[The task] Every line of the entries below from the one containing "The second topic : Previous studies" to the one containing "- It is the", both ends included, must be written out exactly. No other line belongs in the answer.

_ _ _

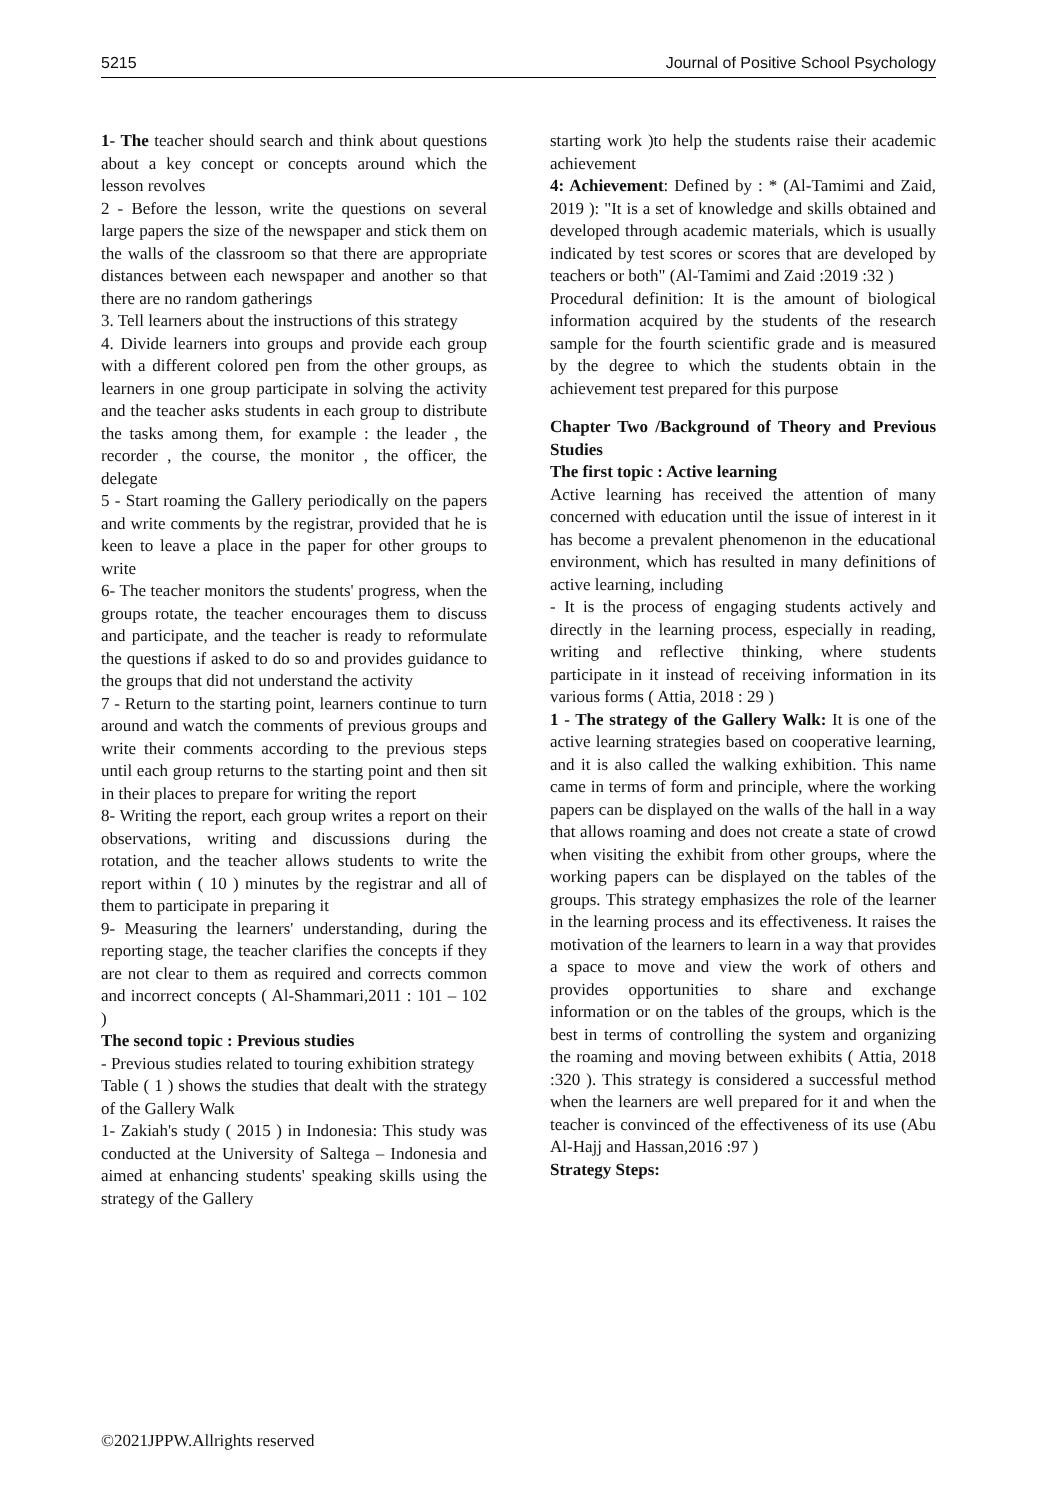5215 Journal of Positive School Psychology
1- The teacher should search and think about questions about a key concept or concepts around which the lesson revolves
2 - Before the lesson, write the questions on several large papers the size of the newspaper and stick them on the walls of the classroom so that there are appropriate distances between each newspaper and another so that there are no random gatherings
3. Tell learners about the instructions of this strategy
4. Divide learners into groups and provide each group with a different colored pen from the other groups, as learners in one group participate in solving the activity and the teacher asks students in each group to distribute the tasks among them, for example : the leader , the recorder , the course, the monitor , the officer, the delegate
5 - Start roaming the Gallery periodically on the papers and write comments by the registrar, provided that he is keen to leave a place in the paper for other groups to write
6- The teacher monitors the students' progress, when the groups rotate, the teacher encourages them to discuss and participate, and the teacher is ready to reformulate the questions if asked to do so and provides guidance to the groups that did not understand the activity
7 - Return to the starting point, learners continue to turn around and watch the comments of previous groups and write their comments according to the previous steps until each group returns to the starting point and then sit in their places to prepare for writing the report
8- Writing the report, each group writes a report on their observations, writing and discussions during the rotation, and the teacher allows students to write the report within ( 10 ) minutes by the registrar and all of them to participate in preparing it
9- Measuring the learners' understanding, during the reporting stage, the teacher clarifies the concepts if they are not clear to them as required and corrects common and incorrect concepts ( Al-Shammari,2011 : 101 – 102 )
The second topic : Previous studies
- Previous studies related to touring exhibition strategy
Table ( 1 ) shows the studies that dealt with the strategy of the Gallery Walk
1- Zakiah's study ( 2015 ) in Indonesia: This study was conducted at the University of Saltega – Indonesia and aimed at enhancing students' speaking skills using the strategy of the Gallery
starting work )to help the students raise their academic achievement
4: Achievement: Defined by : * (Al-Tamimi and Zaid, 2019 ): "It is a set of knowledge and skills obtained and developed through academic materials, which is usually indicated by test scores or scores that are developed by teachers or both" (Al-Tamimi and Zaid :2019 :32 )
Procedural definition: It is the amount of biological information acquired by the students of the research sample for the fourth scientific grade and is measured by the degree to which the students obtain in the achievement test prepared for this purpose
Chapter Two /Background of Theory and Previous Studies
The first topic : Active learning
Active learning has received the attention of many concerned with education until the issue of interest in it has become a prevalent phenomenon in the educational environment, which has resulted in many definitions of active learning, including
- It is the process of engaging students actively and directly in the learning process, especially in reading, writing and reflective thinking, where students participate in it instead of receiving information in its various forms ( Attia, 2018 : 29 )
1 - The strategy of the Gallery Walk: It is one of the active learning strategies based on cooperative learning, and it is also called the walking exhibition. This name came in terms of form and principle, where the working papers can be displayed on the walls of the hall in a way that allows roaming and does not create a state of crowd when visiting the exhibit from other groups, where the working papers can be displayed on the tables of the groups. This strategy emphasizes the role of the learner in the learning process and its effectiveness. It raises the motivation of the learners to learn in a way that provides a space to move and view the work of others and provides opportunities to share and exchange information or on the tables of the groups, which is the best in terms of controlling the system and organizing the roaming and moving between exhibits ( Attia, 2018 :320 ). This strategy is considered a successful method when the learners are well prepared for it and when the teacher is convinced of the effectiveness of its use (Abu Al-Hajj and Hassan,2016 :97 )
Strategy Steps:
©2021JPPW.Allrights reserved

_ _ _

[Answer area]
The second topic : Previous studies
- Previous studies related to touring exhibition strategy
Table ( 1 ) shows the studies that dealt with the strategy of the Gallery Walk
1- Zakiah's study ( 2015 ) in Indonesia: This study was conducted at the University of Saltega – Indonesia and aimed at enhancing students' speaking skills using the strategy of the Gallery
starting work )to help the students raise their academic achievement
4: Achievement: Defined by : * (Al-Tamimi and Zaid, 2019 ): "It is a set of knowledge and skills obtained and developed through academic materials, which is usually indicated by test scores or scores that are developed by teachers or both" (Al-Tamimi and Zaid :2019 :32 )
Procedural definition: It is the amount of biological information acquired by the students of the research sample for the fourth scientific grade and is measured by the degree to which the students obtain in the achievement test prepared for this purpose
Chapter Two /Background of Theory and Previous Studies
The first topic : Active learning
Active learning has received the attention of many concerned with education until the issue of interest in it has become a prevalent phenomenon in the educational environment, which has resulted in many definitions of active learning, including
- It is the process of engaging students actively and directly in the learning process, especially in reading, writing and reflective thinking, where students participate in it instead of receiving information in its various forms ( Attia, 2018 : 29 )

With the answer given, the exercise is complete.